(La Haye) La Cour pénale internationale a jugé coupable jeudi de crimes de guerre et crimes contre l’humanité en Ouganda Dominic Ongwen, un ancien enfant soldat devenu commandant du groupe rebelle ougandais L’Armée de résistance du Seigneur (LRA).

Dominic Ongwen, 45 ans, a été reconnu coupable de 61 chefs d’accusation, dont celui de grossesse forcée qui n’avait jusqu’à présent jamais été prononcé par la CPI.

Selon le tribunal, M. Ongwen a ordonné au début des années 2000 des attaques contre des camps de réfugiés, alors qu’il était l’un des commandants de la LRA, dirigée alors par le fugitif Joseph Kony et qui a mené une guerre brutale en Ouganda et dans trois autres pays afin d’établir un État basé sur les dix commandements de la Bible.

« Sa culpabilité a été établie au-delà de tout doute raisonnable », a déclaré le président de la cour Bertram Schmitt, prononçant le verdict à l’encontre de Dominic Ongwen, surnommé la « fourmi blanche », jugé notamment pour meurtre, viol, esclavage sexuel et conscription d’enfants soldats.

Dominic Ongwen a nié l’ensemble des accusations « au nom de Dieu » et ses avocats avaient plaidé l’acquittement, soulignant qu’il avait lui-même été victime de la brutalité du groupe rebelle qui l’avait enlevé à l’âge d’environ neuf ans.

« La chambre est consciente qu’il a beaucoup souffert », a déclaré le juge Schmitt. « Cependant, il s’agit dans cette affaire de crimes commis par Dominic Ongwen en tant qu’adulte responsable et commandant de l’Armée de résistance du Seigneur. »

« La chambre n’a pas trouvé de preuves confirmant l’affirmation de la défense selon laquelle il souffrait d’une maladie mentale ou qu’il avait commis ces crimes sous la contrainte », a déclaré Bertram Schmitt.

La Cour doit prononcer la peine de M. Ongwen à une date ultérieure. Il encourt la perpétuité.

Des enfants « jetés dans des maisons en feu »

Fondée il y a trois décennies par Joseph Kony, un ancien enfant de chœur catholique devenu prophète autoproclamé, la LRA a lancé une rébellion sanglante contre le président Yoweri Museveni dans le nord de l’Ouganda.

Selon l’ONU, les rebelles ont massacré plus de 100 000 personnes et enlevé 60 000 enfants lors de violences qui se sont étendues à trois autres pays africains : le Soudan, la République démocratique du Congo et la République centrafricaine.

Les juges ont déclaré que Dominic Ongwen a ordonné à ses soldats de commettre des massacres de civils dans les camps de réfugiés de Lukodi, Pajule, Odek et Abok, en Ouganda.

Des enfants et des mères, portant leurs nourrissons sur le dos, figurent sur la liste des personnes tuées, a déclaré le juge Bertram Schmitt, qui a lu les noms des victimes.

« Des enfants ont été jetés dans des maisons en feu, certains ont été placés dans un sac en polyéthylène et battus à mort », a déclaré Bertram Schmitt.

En tant que commandant de la brigade Sinia, M. Ongwen est également responsable de l’enlèvement de filles afin d’en faire des domestiques et des esclaves sexuels, ainsi que de garçons qui devaient servir de soldats, ont déclaré les juges.
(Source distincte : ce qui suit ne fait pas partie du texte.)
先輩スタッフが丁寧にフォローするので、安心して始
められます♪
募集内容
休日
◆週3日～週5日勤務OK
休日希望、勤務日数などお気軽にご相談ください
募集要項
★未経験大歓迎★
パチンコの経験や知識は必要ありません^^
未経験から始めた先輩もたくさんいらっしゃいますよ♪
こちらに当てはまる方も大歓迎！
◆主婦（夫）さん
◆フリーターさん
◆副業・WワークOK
Entre 2002 et 2005, sept femmes ont été forcées à être les « épouses » de Dominic Ongwen, deux d’entre elles donnant naissance à des enfants, ce qui a conduit à une condamnation historique de la CPI pour grossesse forcée.

« Il mérite la mort »

À Lukodi (Ouganda), théâtre d’un des massacres, des survivants, comme Mohammed Olanya qui a vu « 15 membres de (sa) famille tués lors de l’attaque », des victimes et d’anciens combattants rebelles ont suivi l’audience sur un poste de radio fourni par un dirigeant local, avant de laisser éclater leur joie à l’annonce du verdict.

« Bien ! », a crié Angelina Okiror, une habitante de Lukodi de 38 ans.
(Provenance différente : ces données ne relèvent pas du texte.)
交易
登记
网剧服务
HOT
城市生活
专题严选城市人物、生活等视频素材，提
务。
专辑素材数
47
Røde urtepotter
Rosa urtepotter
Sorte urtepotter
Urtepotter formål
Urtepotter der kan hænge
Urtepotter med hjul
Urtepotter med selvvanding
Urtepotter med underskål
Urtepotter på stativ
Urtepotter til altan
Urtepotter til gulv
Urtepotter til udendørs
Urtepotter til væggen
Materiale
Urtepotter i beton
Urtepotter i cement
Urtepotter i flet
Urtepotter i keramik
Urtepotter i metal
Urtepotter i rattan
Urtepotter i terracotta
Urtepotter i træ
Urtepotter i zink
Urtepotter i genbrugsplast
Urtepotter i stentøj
« Enfin, la justice a été rendue », s’est félicitée Ann Maria Angwech, 43 ans. « Parce qu’Ongwen a tué, il mérite la mort, parce que de sa main il a emporté des vies innocentes et laiss les survivants dans la misère », a-t-elle estimé.
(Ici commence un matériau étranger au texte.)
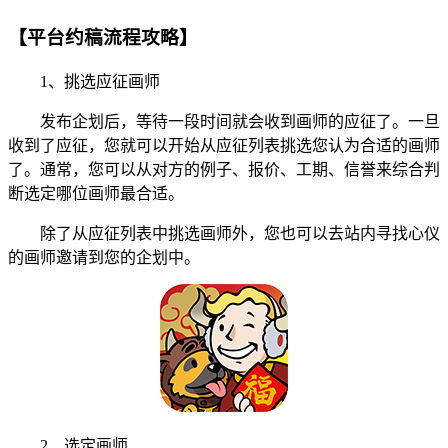
【平台约稿流程攻略】
1、挑选应征画师
发布企划后，等待一段时间就会收到画师的应征了。一旦
收到了应征，您就可以开始从应征列表挑选您认为合适的画师
了。通常，您可以从对方的例子、报价、工期、信誉来综合判
断选定哪位画师最合适。
除了从应征列表中挑选画师外，您也可以去站内寻找心仪
的画师邀请到您的企划中。
2、选定画师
Human Rights Watch a salué un verdict « historique ».

Dominic Ongwen s’était rendu début 2015 aux forces spéciales américaines qui traquaient Joseph Kony en République centrafricaine, avant d’être transféré à la CPI.

Joseph Kony, quant à lui, est considéré comme toujours en fuite et fait l’objet d’un mandat d’arrêt de la CPI.